久しぶりに落合信彦作品が世に出た。今回は息子さんの落合陽一氏との共著。わたしもあのスーパードライのCM以降、この人物に興味を持ち、以後、落合信彦作品はほぼ全部読んでいる。今回の本は、現代のこの世を読むにあたり、過去の歴史を頭に入れながら、たぐいまれなケネディ兄弟等、人とのエピソードを介して、それと対比するように、いかに今の時代があやふやで情けないのかを浮き彫りにしている点だろう。

この親子の共通点はやはり情報なのだろう、国際政治、とりわけアメリカ、ロシア、イギリスその他駆け巡り、直接その人物と対面でインタビューしてきた生の情報を基にする父。技術やアートを含め、多くの人が不思議な感覚にとらわれているのを具現化していく息子、なかなか面白いと思う。

そんな息子もプーチンの論文をロシア語で読むなど、情報精査には徹底している。
また本の中では、今のプーチンの行動を2015年にアメリカ対ロシアの危険性でペリーに触れてもいる。そして現代でさえ既に中国にやられている日本、たしかに中国の農民を日本に送り込むだけで日本は占拠されてしまう。しかも今でも中国人が日本の土地や水源その他入り込み放題なのを見透かしている。

落合氏はケネディ兄弟のへの思い入れも強く、その時代の政治家の責務と現代のトランプやバイデン等のだらしない政治家の比較を読むだけでも面白い。

その他、息子陽一氏が父について語るところは興味を持って読めるだろう。「大した命じゃないんだ、死ぬまでやれ」確かに人間死ぬまでやり切るのは大切なことである。教育で大切なのは問いを作る能力という陽一氏の考えもしかり。また倫理や哲学に言及しているのも面白い。

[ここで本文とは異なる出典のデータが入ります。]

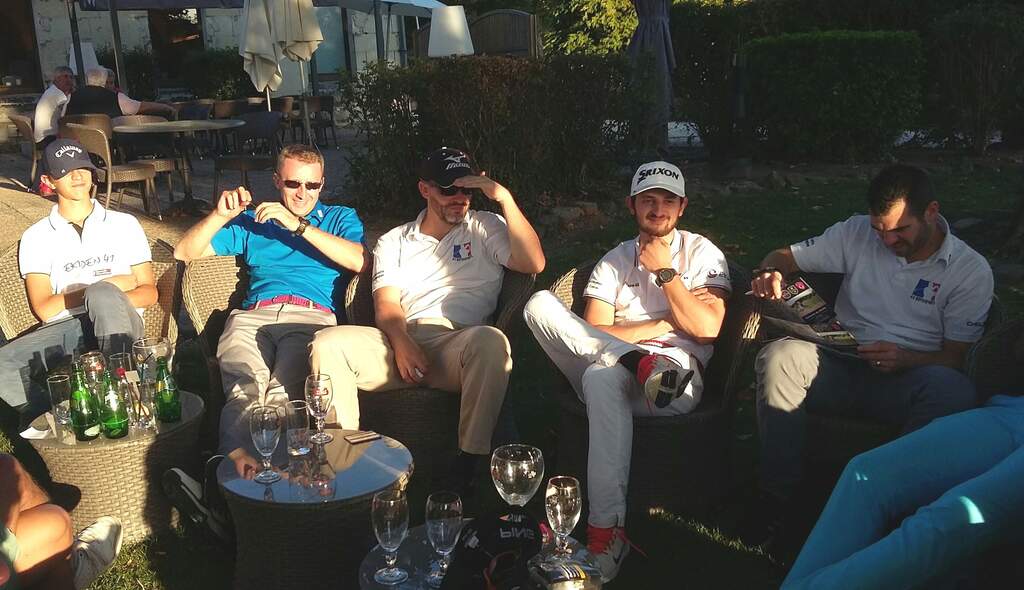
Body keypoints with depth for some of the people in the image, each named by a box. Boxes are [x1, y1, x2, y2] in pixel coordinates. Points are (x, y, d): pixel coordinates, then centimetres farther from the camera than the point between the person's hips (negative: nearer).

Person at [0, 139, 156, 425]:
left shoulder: (124, 224, 18)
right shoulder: (36, 237, 15)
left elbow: (149, 293, 10)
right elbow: (44, 309, 3)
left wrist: (105, 296, -10)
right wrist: (109, 287, -2)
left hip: (119, 326, 0)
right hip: (65, 330, 1)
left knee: (102, 294, -37)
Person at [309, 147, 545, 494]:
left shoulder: (486, 228, 20)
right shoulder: (393, 242, 23)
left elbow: (534, 264, 2)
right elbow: (386, 304, 7)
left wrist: (504, 198, -3)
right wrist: (401, 343, -15)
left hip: (458, 347, -2)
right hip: (400, 343, 2)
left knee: (491, 340, -37)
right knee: (328, 343, -24)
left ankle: (469, 463, -30)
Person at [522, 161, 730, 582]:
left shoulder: (702, 253, 15)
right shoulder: (614, 261, 20)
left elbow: (706, 328, 0)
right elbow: (593, 332, 6)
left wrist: (664, 271, -1)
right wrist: (663, 324, 1)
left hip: (679, 377, -3)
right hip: (620, 364, 3)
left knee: (603, 375, -39)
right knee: (540, 304, -18)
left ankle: (607, 530, -39)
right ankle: (639, 361, -28)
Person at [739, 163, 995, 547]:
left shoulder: (971, 270, 2)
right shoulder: (856, 233, 7)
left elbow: (955, 357, 1)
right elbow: (785, 256, 12)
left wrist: (906, 359, -21)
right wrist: (770, 272, -14)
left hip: (905, 380, -1)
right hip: (841, 368, 2)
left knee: (953, 389, -36)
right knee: (779, 357, -31)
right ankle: (776, 493, -21)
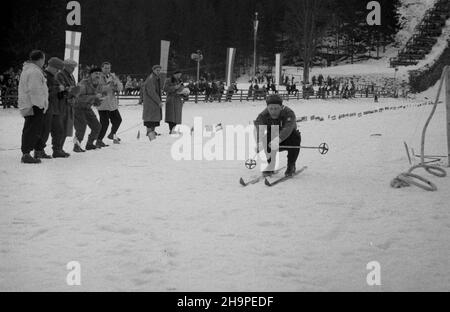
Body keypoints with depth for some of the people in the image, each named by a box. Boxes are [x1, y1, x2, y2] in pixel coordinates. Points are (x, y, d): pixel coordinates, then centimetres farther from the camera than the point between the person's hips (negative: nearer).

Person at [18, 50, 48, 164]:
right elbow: (35, 91, -21)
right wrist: (40, 105, -20)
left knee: (28, 130, 15)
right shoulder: (35, 72, -15)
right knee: (34, 130, -8)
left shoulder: (26, 70, 18)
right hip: (35, 106, -11)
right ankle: (26, 154, -10)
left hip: (26, 106, 11)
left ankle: (25, 154, 20)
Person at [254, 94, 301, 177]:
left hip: (286, 140, -2)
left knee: (295, 137, -32)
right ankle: (271, 165, -8)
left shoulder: (289, 113, -28)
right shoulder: (263, 115, -21)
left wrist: (278, 140, -66)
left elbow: (288, 128, -47)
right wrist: (260, 143, -60)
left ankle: (291, 166, -11)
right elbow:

そして落合信彦の言う「専門性を磨け」「自分だけのスキルを持て」「組織を頼るな」の3つは、わたしも過去の落合作品から感じ取ったことでもある。今でもその言葉は現代人を揺さぶるものではないだろうか。歴史書と哲学書、そしてニーチェ、わたしも仕事の傍ら研究者でもあるが、学問を突き詰めると、結果的に哲学の領域に踏み込んでしまう。これも重要な教えなのではないだろうか。そして最後まで時間を無駄にすることなく自分の人生を全うする。そんなこれから生きていく指南書的な内容も書かれていると思う。